After doing this, check out the PSDrives.html file that this generated.

Invoke-Expression C:\PSDrives.html
HTML output

HTML output

Notice it shows nearly the exact same output as the console, only in HTML. What did you expect, anyway? But at this point, we now have the opportunity to make it look better. First, let's limit the number of properties to only those that show up when running Get-PSDrive from the console. Those properties are Name, Used, Provider, Root and CurrentLocation. You can limit the output to these properties by using the Property parameter of ConvertTo-Html.
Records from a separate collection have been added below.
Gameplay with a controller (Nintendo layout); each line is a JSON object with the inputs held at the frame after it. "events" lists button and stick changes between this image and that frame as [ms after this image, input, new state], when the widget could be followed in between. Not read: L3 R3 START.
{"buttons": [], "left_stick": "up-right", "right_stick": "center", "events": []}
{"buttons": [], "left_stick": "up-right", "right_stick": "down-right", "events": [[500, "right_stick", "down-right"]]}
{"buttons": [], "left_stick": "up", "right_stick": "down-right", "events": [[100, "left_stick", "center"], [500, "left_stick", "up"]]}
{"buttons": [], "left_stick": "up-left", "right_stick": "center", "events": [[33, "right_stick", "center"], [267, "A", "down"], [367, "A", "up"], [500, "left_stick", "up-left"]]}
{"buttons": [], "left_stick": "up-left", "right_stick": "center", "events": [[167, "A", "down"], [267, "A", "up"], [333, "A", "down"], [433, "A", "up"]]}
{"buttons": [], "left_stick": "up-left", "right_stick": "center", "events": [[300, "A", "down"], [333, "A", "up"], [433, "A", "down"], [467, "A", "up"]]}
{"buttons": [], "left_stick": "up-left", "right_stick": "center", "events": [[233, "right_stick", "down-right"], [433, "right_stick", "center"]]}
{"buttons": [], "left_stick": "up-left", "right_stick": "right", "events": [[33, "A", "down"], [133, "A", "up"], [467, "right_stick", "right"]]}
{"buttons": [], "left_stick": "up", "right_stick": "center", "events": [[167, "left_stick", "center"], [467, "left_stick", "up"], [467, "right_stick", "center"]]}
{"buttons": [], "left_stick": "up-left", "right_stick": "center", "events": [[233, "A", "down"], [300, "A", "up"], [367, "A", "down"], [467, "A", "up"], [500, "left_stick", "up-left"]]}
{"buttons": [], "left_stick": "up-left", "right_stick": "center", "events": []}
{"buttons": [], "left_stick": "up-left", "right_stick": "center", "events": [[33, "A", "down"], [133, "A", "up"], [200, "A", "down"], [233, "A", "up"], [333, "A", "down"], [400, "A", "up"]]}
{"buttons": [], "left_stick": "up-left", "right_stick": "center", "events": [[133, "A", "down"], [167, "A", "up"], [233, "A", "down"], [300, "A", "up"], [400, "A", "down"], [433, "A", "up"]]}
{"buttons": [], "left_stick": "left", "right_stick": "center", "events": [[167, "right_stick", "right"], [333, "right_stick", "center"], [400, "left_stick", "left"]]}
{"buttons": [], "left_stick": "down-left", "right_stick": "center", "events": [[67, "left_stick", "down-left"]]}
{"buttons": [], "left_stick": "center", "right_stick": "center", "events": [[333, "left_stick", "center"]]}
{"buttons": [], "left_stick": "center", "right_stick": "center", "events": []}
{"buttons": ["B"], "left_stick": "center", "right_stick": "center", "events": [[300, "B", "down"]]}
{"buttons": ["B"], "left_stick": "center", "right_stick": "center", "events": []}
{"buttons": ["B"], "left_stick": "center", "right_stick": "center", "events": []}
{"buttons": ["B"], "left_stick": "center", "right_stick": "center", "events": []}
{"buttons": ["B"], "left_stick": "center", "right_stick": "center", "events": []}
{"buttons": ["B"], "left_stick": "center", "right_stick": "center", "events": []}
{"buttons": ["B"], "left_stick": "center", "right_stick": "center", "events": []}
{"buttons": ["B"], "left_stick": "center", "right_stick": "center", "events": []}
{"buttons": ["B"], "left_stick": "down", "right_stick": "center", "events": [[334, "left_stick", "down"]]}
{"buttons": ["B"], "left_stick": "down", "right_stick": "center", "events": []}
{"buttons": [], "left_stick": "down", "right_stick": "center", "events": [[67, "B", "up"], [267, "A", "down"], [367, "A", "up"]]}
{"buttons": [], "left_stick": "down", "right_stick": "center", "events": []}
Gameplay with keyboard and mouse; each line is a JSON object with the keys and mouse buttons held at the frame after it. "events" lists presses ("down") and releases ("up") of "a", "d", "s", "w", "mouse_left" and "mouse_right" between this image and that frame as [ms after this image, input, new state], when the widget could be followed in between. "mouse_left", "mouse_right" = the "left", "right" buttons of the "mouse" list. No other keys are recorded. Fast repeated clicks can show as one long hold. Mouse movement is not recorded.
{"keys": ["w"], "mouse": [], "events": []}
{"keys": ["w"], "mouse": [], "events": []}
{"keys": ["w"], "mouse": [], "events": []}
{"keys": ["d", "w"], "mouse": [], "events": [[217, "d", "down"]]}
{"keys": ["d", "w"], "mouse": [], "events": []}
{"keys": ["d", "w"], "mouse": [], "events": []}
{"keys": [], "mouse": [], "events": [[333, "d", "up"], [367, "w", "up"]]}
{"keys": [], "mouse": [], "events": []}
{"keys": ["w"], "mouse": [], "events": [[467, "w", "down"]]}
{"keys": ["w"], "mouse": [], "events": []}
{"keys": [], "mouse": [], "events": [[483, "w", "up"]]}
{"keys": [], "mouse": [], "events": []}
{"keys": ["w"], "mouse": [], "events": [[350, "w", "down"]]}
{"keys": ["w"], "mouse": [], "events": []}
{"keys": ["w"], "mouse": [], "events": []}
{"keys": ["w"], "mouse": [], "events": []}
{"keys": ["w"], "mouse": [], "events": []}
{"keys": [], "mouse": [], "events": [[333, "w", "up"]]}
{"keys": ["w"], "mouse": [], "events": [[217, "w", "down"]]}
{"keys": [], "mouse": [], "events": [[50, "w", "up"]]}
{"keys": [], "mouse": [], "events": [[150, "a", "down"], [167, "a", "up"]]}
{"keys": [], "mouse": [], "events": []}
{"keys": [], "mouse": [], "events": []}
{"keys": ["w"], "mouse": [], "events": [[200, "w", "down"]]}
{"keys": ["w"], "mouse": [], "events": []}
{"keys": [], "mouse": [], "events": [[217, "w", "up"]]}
Get-PSDrive | ConvertTo-Html -Property Name,Used,Provider,Root,CurrentLocation | Out-File -FilePath PSDrives.html
Better HTML output

Better HTML output

Now it looks like the native console output. We can do much better though. I find it hard to differentiate between the rows since they're so close together. Let's add a border around the rows and columns. To do that requires knowing a little CSS, which I was able to find online. The ConvertTo-Html cmdlet has a Head parameter that allows you to specify the HTML code that will go into the HEAD element. Below, I'm creating a simple CSS style tag to create a border.

$Header = @"
<style>
TABLE {border-width: 1px; border-style: solid; border-color: black; border-collapse: collapse;}
TD {border-width: 1px; padding: 3px; border-style: solid; border-color: black;}
</style>
"@
Get-PSDrive | ConvertTo-Html -Property Name,Used,Provider,Root,CurrentLocation -Head $Header | Out-File -FilePath PSDrives.html
HTML table border

HTML table border

You should now begin to see the possibilities here. Although you'll need to know a little about CSS, you have the ability to make this report look a whole lot better. For my final trick, I'll add a color to the table header values to make them more obvious.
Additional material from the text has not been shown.